SUPPLIED MATERIAL:
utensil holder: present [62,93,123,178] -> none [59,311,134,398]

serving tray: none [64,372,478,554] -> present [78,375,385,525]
...
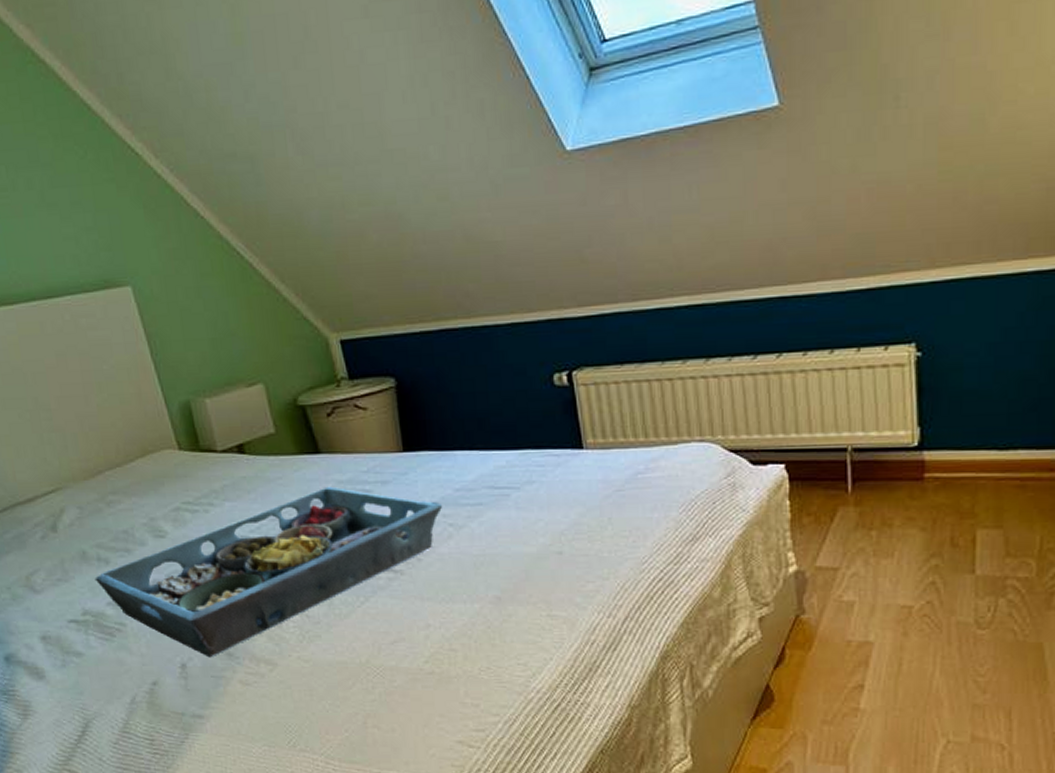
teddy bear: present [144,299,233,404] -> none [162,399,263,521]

REQUIREMENT: Give back exactly the lines of the listing above that run from the line with "utensil holder: present" to the line with "serving tray: none", inclusive.

OUTPUT BELOW:
utensil holder: present [62,93,123,178] -> none [59,311,134,398]

serving tray: none [64,372,478,554] -> present [78,375,385,525]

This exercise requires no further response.